*What this task involves*
Reproduce the data below word for word, leaving out the pictures.

*Information provided*
━━━
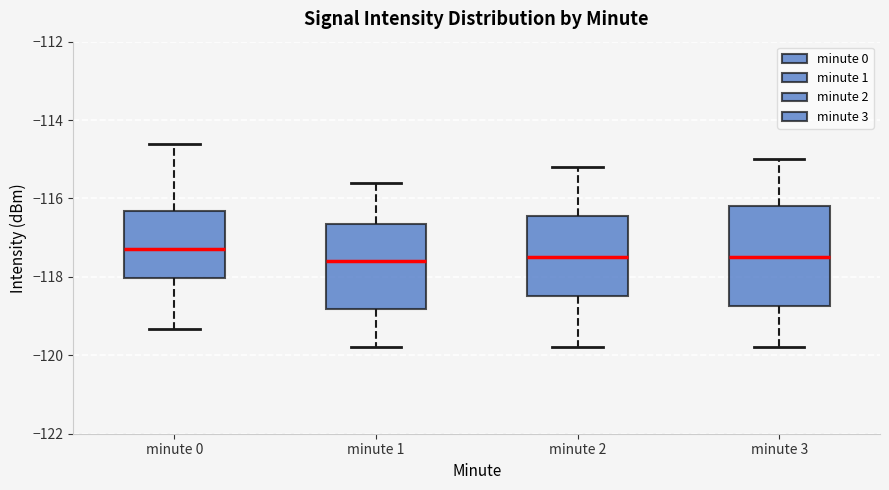

Reading left to right, transcribe this box plot: for each box, give where its median line is, the range the box spans, and where its two whiskers end, as read against the y-axis. The values are not printed on the chart, so give them approximately, as read against the axis.

minute 0: median -117.2, box -118.0 to -116.4, whiskers -119.4 to -114.6
minute 1: median -117.6, box -118.8 to -116.6, whiskers -119.8 to -115.6
minute 2: median -117.4, box -118.4 to -116.4, whiskers -119.8 to -115.2
minute 3: median -117.4, box -118.8 to -116.2, whiskers -119.8 to -115.0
━━━
*Worked solution*
Reading left to right, transcribe this box plot: for each box, give where its median line is, the range the box spans, and where its two whiskers end, as read against the y-axis. The values are not printed on the chart, so give them approximately, as read against the axis.

minute 0: median -117.2, box -118.0 to -116.4, whiskers -119.4 to -114.6
minute 1: median -117.6, box -118.8 to -116.6, whiskers -119.8 to -115.6
minute 2: median -117.4, box -118.4 to -116.4, whiskers -119.8 to -115.2
minute 3: median -117.4, box -118.8 to -116.2, whiskers -119.8 to -115.0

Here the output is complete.